(chem-predictors)=

# Chem Predictors

A `ChemPredictor` is a wrapper class that is put on top of a [`Predictor`](sparse-predictors), adding useful functionality for directly dealing with chemical data for both training and prediction tasks.

```{contents} Table of Contents
:backlinks: top
:depth: 3
```

## Instantiation

There is one wrapper class for each [`Predictor`](sparse-predictors) type:


|Predictor class | Wrapper class | Description |
|-|-|-|
|CPClassifier|ChemCPClassifier|ACP/CCP/TCP classification models|
|CPRegressor|ChemCPRegressor|ACP/CCP regressor models|
|AVAPClassifier|ChemVAPClassifier|Venn-ABERS type models|


## Loading data & Predict

Molecular data can be loaded directly using the `ChemDataset` class, which performs descriptor calculation on the fly, or using the `ChemPredictor` instance which then stores some meta data. The `ChemPredictor` wrapper classes outlined in the last section holds a `ChemDataset` instance so that data and the predictor is kept jointly. Loading data is most easily achieved using the convenience classes `SDFile`, `CSVFile` and `JSONFile` that allows you to get an iterator of molecules. Note that you can load data from multiple files, simply by calling the `add(Iterator)` several times, potentially using different file formats.

```java
ChemCPClassifier clf = new ChemCPClassifier(acp);

// Read from SDF v2000/v3000
Iterator<IAtomContainer> data = new SDFile(file).getIterator();
// Define the property in the SDF to read labels from
String property = ...
// Map textual labels to numerical values
NamedLabels labels = new NamedLabels("active","inactive");

// Load using wrapper method in ChemCPClassifier class
clf.addRecords(data,
			property,
			labels);
// Load using the ChemDataset directly
clf.getDataset().add(data,
            property,
            labels);

```

Loading data in this way automatically loads it in the "normal" dataset, whereas adding the `RecordType.CALIBRATION_EXCLUSIVE` or `RecordType.MODELING_EXCLUSIVE` as a forth argument to the `add()` or `addRecords()` methods will mark the data to either be used exclusively for calibration of the predictions or training of the underlying scoring model.

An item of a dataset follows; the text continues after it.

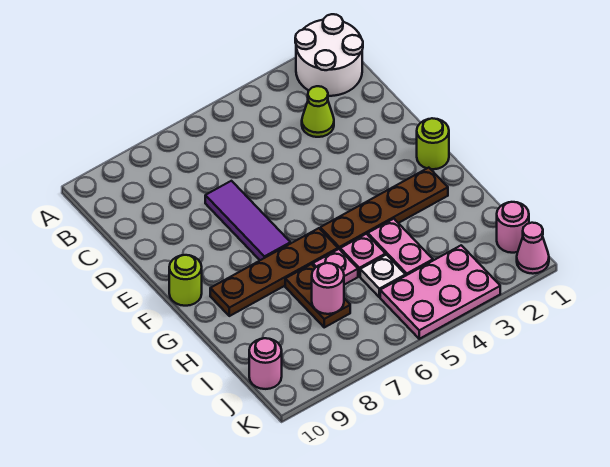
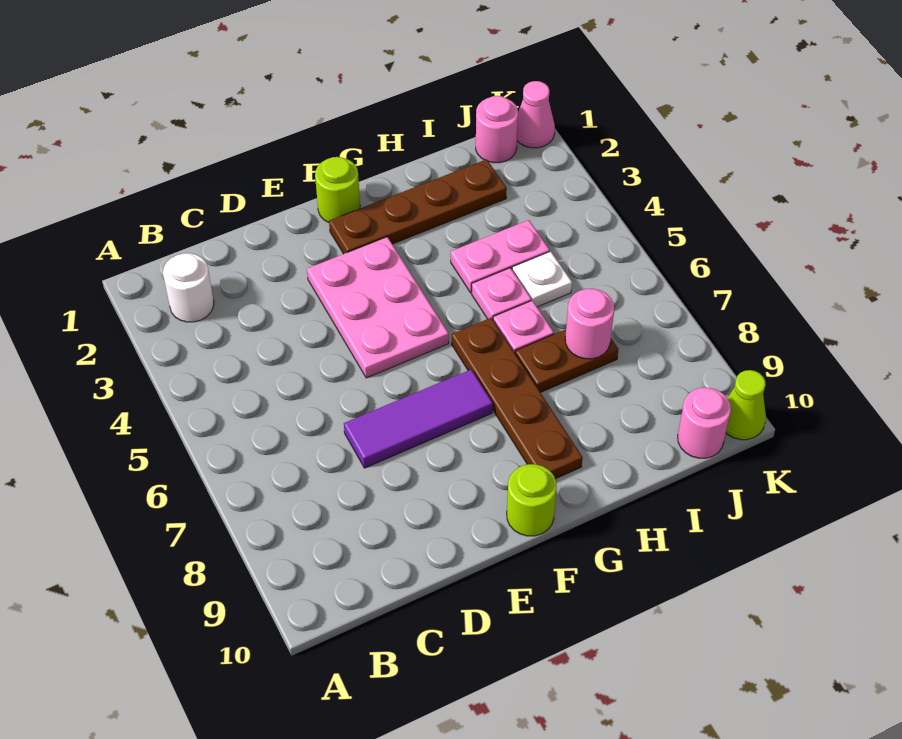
white round brick A1:B2 level 1 -> white round brick B2 level 1
lime cone C3 level 1 -> lime cone K10 level 1
brown plate G2:G5 level 1 -> brown plate F2:I2 level 1
pink plate J3:K5 level 1 -> pink plate E3:F5 level 1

## Saving and loading predictor models

Both the precomputed data and the finished trained predictor model can be of interest to save. The precomputed data can be saved in case it is desired to train different predictors, possibly using different scoring implementations or parameters. The trained predictor model can be used for later predictions, deployed as a micro service etc. Serializing (saving) either data or prediction models are done using the `ModelSerializer` class - by calling one of the `saveModel` or `saveDataset` methods. Loading them back into memory is done using the same class, using one of the `loadDataset` or `loadChemPredictor` methods.

## Image generation

To get visual results from the predictions (i.e. of the significant signature), please refer to the [Image rendering](../depiction/images.md) page.